Deutscher Virologe: "Gehen sehr unvorbereitet" in den Herbst

Deutscher Virologe: "Gehen sehr unvorbereitet" in den Herbst
Virologe Hendrik Streeck sieht Deutschland nur unzureichend für die nächsten Pandemiemonate gewappnet.

Deutschland ist aus Sicht des Virologen Hendrik Streeck unzureichend für die nächsten Pandemiemonate gewappnet. "Wir gehen leider erneut sehr unvorbereitet in Herbst und Winter", sagte der Direktor des Virologie-Instituts der Universität Bonn der Deutschen Presse-Agentur.

"Entspannt sehe ich das nicht: Die Kapazitäten auf Intensivstationen sind reduziert, wir können gegebenenfalls auch wieder mit einer Grippewelle rechnen, wir haben keine gute Erfassung des Infektionsgeschehens, aber wieder eine höhere Mobilität." Mit dem breiten Angebot kostenloser Schnelltests habe es ein gutes Standbein zum Erkennen von Infektionen gegeben, betonte Streeck. Nun darauf zu verzichten, halte er für falsch.

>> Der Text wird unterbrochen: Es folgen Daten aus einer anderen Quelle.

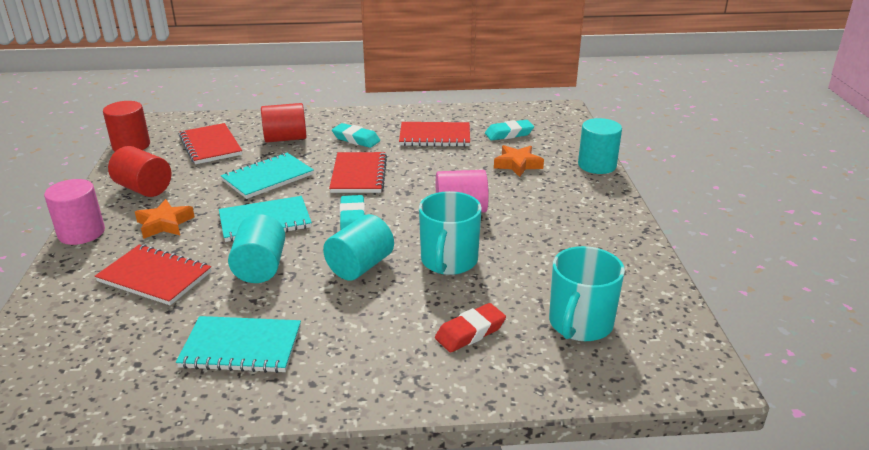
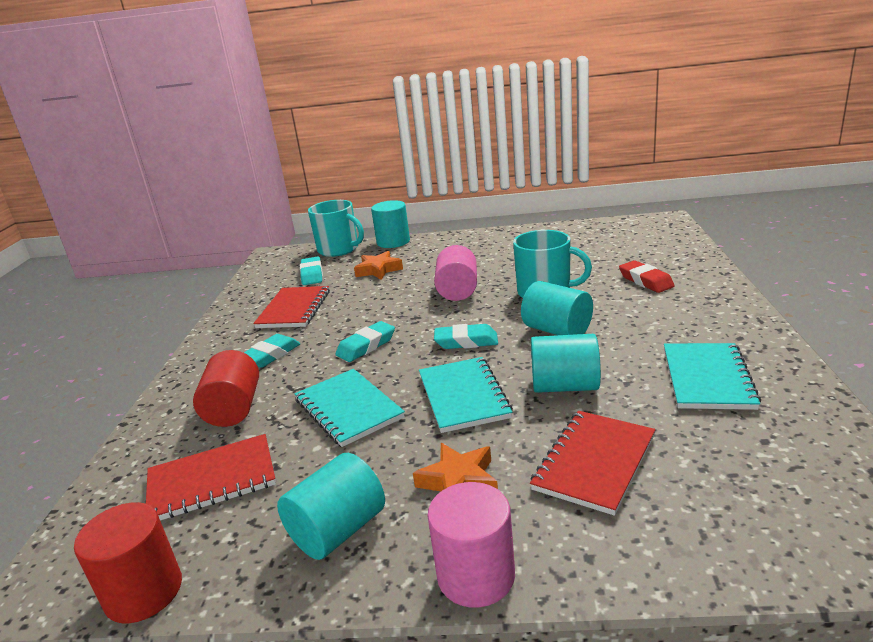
camera: 80 degrees left, 5 degrees down
(144, 188) = (338, 530): red cylinder -> turquoise cylinder
(358, 174) = (366, 346): red notebook -> turquoise eraser
(580, 324) = (623, 248): turquoise mug -> turquoise mug (339, 249)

"Den Rat zur Impfung kann man nicht oft genug geben", sagte Streeck. Auch die berichteten Ansteckungen bei Geimpften seien kein Argument dagegen. "Das Ziel bei der Impfstoffentwicklung war nicht in erster Linie, eine Immunantwort auszulösen, die vor jeglicher Infektion schützt. Es ging immer im Kern um den Schutz vor schweren Verläufen." Wegen sogenannter Durchbruchinfektionen könne man keinesfalls von einem Versagen der Impfstoffe sprechen.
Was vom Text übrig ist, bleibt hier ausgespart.